Rolf Birkhölzer

Personal information
- Date of birth: 29 September 1949
- Place of birth: Frankfurt, Hesse, West Germany
- Date of death: 6 March 2026 (aged 76)
- Place of death: Wetzlar, Hesse, Germany
- Height: 1.76 m (5 ft 9 in)
- Position: Goalkeeper

Senior career*
- Years: Team / Apps / (Gls)
- 1968–1970: 1. FC Köln / 12 / (0)
- 1970–1972: KSV Hessen Kassel
- VfB Gießen
- TuSpo Ziegenhain

Managerial career
- 1982: FSV Frankfurt

= Rolf Birkhölzer =

German footballer (1949–2026)

Rolf Birkhölzer (29 September 1949 – 6 March 2026) was a German professional footballer who played as a goalkeeper.

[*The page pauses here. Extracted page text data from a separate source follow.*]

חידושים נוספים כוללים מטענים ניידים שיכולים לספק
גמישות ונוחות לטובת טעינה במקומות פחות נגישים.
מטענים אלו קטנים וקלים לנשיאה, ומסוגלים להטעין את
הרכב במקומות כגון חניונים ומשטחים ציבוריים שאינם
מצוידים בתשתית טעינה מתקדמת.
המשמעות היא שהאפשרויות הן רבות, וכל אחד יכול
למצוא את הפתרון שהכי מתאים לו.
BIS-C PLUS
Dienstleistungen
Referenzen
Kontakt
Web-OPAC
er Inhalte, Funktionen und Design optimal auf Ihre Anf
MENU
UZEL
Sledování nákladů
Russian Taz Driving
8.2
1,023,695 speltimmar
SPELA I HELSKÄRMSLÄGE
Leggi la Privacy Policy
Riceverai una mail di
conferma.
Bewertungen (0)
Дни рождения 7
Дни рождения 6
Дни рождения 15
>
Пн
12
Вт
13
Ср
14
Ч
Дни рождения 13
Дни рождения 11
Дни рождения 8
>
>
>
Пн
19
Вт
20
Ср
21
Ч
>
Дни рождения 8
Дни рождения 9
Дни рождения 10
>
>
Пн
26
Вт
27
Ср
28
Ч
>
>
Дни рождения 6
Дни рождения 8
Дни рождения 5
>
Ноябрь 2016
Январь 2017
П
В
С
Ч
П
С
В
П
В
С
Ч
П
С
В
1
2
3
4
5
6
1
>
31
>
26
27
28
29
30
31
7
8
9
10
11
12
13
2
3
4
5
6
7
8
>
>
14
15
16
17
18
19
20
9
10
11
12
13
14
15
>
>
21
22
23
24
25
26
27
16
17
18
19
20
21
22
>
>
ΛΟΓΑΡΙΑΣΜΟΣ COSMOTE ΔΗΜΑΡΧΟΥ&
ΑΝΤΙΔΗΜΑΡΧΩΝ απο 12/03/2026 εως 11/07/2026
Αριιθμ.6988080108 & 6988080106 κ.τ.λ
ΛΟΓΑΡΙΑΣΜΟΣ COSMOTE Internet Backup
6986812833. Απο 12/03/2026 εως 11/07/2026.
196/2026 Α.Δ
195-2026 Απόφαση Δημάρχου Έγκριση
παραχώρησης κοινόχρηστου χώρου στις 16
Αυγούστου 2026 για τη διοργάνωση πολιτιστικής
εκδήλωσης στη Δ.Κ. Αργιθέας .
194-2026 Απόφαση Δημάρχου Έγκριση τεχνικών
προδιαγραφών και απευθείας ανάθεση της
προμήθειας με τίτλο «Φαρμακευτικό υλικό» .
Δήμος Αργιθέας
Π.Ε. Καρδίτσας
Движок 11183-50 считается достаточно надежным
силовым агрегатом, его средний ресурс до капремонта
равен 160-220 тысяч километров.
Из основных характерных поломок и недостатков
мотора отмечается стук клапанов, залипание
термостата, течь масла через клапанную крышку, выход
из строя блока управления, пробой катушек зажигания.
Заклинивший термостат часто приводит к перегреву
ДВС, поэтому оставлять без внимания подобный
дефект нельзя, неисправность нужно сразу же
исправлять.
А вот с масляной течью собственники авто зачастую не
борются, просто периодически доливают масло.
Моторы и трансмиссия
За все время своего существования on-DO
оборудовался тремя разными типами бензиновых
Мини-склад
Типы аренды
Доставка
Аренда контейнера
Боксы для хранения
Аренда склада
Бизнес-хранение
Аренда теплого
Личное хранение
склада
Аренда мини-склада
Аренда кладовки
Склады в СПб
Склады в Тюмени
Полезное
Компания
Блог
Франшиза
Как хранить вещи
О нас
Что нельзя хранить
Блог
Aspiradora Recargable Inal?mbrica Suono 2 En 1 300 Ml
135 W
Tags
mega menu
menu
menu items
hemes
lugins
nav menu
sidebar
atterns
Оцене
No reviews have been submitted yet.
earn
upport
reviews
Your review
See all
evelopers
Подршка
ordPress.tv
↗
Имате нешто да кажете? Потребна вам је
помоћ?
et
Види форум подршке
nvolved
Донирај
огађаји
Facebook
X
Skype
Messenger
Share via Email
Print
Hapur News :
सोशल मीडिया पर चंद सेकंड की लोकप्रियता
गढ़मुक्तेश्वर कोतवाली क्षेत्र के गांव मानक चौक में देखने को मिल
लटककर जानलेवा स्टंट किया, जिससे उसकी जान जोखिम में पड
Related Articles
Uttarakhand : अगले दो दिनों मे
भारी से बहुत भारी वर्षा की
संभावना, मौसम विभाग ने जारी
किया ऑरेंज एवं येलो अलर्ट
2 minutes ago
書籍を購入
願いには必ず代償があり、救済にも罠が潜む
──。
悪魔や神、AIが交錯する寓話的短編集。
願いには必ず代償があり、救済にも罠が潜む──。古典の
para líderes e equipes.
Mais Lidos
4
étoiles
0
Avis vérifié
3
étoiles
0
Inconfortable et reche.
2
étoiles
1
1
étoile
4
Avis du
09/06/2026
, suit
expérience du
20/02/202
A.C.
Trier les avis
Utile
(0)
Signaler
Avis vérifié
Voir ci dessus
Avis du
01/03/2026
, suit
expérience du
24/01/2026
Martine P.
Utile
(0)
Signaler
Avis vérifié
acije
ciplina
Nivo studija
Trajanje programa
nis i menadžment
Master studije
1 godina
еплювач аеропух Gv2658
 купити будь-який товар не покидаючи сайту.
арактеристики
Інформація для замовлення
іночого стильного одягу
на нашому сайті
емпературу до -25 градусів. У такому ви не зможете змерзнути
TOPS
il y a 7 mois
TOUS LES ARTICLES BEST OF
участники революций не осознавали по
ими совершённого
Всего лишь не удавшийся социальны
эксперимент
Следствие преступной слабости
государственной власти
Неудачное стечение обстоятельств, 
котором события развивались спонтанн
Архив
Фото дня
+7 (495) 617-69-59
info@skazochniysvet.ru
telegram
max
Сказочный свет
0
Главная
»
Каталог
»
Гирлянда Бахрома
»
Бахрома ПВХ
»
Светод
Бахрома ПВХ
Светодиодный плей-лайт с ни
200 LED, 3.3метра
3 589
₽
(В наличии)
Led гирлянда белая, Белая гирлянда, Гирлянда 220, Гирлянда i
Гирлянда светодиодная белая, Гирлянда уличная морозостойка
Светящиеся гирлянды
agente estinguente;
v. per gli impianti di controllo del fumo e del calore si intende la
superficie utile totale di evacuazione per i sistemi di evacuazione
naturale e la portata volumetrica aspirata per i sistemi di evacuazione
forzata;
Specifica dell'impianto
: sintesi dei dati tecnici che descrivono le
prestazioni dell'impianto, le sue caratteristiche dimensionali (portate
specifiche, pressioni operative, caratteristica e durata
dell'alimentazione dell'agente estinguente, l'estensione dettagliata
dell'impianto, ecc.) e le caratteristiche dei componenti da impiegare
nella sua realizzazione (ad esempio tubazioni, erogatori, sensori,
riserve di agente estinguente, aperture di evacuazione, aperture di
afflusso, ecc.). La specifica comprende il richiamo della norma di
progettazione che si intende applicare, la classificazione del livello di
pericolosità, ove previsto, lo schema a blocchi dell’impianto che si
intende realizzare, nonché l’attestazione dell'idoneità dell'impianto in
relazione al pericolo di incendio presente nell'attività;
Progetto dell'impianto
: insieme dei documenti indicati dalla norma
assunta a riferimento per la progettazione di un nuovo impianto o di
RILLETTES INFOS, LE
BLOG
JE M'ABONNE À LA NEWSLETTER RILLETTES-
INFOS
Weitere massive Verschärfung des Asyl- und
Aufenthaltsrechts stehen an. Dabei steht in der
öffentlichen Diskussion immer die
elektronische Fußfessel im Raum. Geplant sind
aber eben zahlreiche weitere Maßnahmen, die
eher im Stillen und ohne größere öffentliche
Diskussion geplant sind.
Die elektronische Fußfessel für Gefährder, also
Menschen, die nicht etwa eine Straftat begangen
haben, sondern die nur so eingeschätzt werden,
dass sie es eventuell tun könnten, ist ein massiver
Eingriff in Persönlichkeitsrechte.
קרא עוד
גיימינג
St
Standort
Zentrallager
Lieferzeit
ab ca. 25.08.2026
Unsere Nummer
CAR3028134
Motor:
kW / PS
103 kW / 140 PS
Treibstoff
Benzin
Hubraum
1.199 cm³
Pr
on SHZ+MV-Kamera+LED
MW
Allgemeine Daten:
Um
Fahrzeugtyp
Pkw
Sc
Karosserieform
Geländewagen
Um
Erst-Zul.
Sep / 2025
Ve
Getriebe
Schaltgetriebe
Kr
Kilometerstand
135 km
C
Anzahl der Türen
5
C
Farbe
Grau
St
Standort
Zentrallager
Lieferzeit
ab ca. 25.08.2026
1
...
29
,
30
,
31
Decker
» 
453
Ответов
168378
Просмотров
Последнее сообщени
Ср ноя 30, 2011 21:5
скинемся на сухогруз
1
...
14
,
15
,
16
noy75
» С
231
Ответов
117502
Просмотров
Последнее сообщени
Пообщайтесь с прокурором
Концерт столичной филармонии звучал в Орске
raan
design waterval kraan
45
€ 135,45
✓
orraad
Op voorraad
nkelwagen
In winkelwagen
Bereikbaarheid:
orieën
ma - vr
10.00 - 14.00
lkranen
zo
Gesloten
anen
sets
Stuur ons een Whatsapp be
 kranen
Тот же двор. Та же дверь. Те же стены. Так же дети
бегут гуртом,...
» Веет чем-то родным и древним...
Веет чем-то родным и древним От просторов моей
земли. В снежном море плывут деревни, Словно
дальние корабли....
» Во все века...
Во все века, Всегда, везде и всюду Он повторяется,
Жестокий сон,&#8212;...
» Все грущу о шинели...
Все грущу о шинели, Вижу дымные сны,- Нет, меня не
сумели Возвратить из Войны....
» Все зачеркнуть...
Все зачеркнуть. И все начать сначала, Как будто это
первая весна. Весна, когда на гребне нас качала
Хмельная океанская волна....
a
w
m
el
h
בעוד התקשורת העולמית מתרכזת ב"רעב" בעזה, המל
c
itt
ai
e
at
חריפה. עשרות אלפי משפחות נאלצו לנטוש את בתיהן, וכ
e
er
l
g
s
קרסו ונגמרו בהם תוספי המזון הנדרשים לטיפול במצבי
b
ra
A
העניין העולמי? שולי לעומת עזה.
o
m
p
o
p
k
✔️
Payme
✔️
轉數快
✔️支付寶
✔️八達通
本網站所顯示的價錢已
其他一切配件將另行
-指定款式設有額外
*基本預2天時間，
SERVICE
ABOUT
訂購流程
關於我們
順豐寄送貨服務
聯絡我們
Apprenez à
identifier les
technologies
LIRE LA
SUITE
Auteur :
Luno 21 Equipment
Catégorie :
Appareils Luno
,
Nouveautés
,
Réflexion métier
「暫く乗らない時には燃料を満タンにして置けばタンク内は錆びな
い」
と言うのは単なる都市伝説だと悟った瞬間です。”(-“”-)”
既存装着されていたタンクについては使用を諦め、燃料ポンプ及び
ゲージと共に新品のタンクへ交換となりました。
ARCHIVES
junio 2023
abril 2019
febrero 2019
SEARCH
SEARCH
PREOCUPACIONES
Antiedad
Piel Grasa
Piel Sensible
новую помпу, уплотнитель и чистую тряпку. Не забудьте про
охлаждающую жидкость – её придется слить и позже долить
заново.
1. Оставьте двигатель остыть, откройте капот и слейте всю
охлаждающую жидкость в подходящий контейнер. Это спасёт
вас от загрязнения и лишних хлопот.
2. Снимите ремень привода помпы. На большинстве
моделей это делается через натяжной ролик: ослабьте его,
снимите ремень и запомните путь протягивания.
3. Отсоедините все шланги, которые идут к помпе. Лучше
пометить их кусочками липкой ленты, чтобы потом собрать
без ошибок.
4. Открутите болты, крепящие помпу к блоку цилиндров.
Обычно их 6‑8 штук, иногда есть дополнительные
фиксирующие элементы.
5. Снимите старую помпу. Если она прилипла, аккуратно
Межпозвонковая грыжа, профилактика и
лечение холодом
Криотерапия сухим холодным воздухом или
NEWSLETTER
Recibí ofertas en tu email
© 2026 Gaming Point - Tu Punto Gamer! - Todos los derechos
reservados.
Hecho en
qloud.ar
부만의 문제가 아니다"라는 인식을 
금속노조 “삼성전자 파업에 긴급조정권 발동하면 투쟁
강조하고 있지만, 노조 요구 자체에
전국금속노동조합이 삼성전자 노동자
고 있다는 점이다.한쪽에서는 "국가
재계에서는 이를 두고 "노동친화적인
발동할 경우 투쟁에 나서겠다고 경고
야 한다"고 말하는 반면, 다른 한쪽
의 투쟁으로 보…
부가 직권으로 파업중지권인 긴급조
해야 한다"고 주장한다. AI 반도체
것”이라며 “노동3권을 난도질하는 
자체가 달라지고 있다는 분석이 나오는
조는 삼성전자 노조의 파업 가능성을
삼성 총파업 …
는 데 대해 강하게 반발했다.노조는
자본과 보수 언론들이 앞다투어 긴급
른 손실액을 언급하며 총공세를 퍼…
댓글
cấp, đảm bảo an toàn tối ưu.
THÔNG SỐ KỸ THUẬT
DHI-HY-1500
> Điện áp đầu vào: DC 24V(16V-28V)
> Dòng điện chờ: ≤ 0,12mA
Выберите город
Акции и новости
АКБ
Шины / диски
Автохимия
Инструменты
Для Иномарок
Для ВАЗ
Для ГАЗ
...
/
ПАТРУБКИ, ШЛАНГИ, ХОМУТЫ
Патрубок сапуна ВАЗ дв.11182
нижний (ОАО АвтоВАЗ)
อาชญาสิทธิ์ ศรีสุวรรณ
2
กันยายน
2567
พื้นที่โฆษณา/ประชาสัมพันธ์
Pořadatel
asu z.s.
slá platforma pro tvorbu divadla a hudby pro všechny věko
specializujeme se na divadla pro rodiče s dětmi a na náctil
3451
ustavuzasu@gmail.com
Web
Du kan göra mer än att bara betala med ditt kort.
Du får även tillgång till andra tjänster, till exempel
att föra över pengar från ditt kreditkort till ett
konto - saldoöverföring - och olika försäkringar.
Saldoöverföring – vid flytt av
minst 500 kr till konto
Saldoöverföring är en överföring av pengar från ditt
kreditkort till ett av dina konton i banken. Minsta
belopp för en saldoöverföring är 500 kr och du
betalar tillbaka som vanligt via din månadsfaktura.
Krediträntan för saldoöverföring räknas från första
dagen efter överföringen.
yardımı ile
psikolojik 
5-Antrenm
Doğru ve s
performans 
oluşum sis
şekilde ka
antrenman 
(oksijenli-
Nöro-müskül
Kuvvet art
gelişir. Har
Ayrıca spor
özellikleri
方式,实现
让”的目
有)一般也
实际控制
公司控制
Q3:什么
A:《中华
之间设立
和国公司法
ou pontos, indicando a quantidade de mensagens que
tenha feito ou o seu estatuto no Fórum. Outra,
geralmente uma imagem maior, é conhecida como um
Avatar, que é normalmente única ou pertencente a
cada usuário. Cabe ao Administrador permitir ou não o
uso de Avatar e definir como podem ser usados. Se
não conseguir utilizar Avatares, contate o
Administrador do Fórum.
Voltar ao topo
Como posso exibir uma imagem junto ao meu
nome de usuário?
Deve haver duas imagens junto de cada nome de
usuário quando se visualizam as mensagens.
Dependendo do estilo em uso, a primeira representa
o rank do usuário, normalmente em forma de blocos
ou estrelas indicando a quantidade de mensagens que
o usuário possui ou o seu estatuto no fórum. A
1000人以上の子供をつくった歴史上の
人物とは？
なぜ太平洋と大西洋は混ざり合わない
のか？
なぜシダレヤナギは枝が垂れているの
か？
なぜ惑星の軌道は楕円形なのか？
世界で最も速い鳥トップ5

Birkhölzer started playing football at the age of nineteen for 1. FC Köln. He also played for KSV Hessen Kassel, VfB Gießen and TuSpo Ziegenhain in a playing career that lasted thirteen years and finished in 1981. He later became the coach of FSV Frankfurt, Schrecksbach, Bad Homburg and TuSpo Ziegenhain.

He played seven internationals for Germany's youth side.

Birkhölzer died at his home in Wetzlar, Germany, on 6 March 2026, at the age of 76.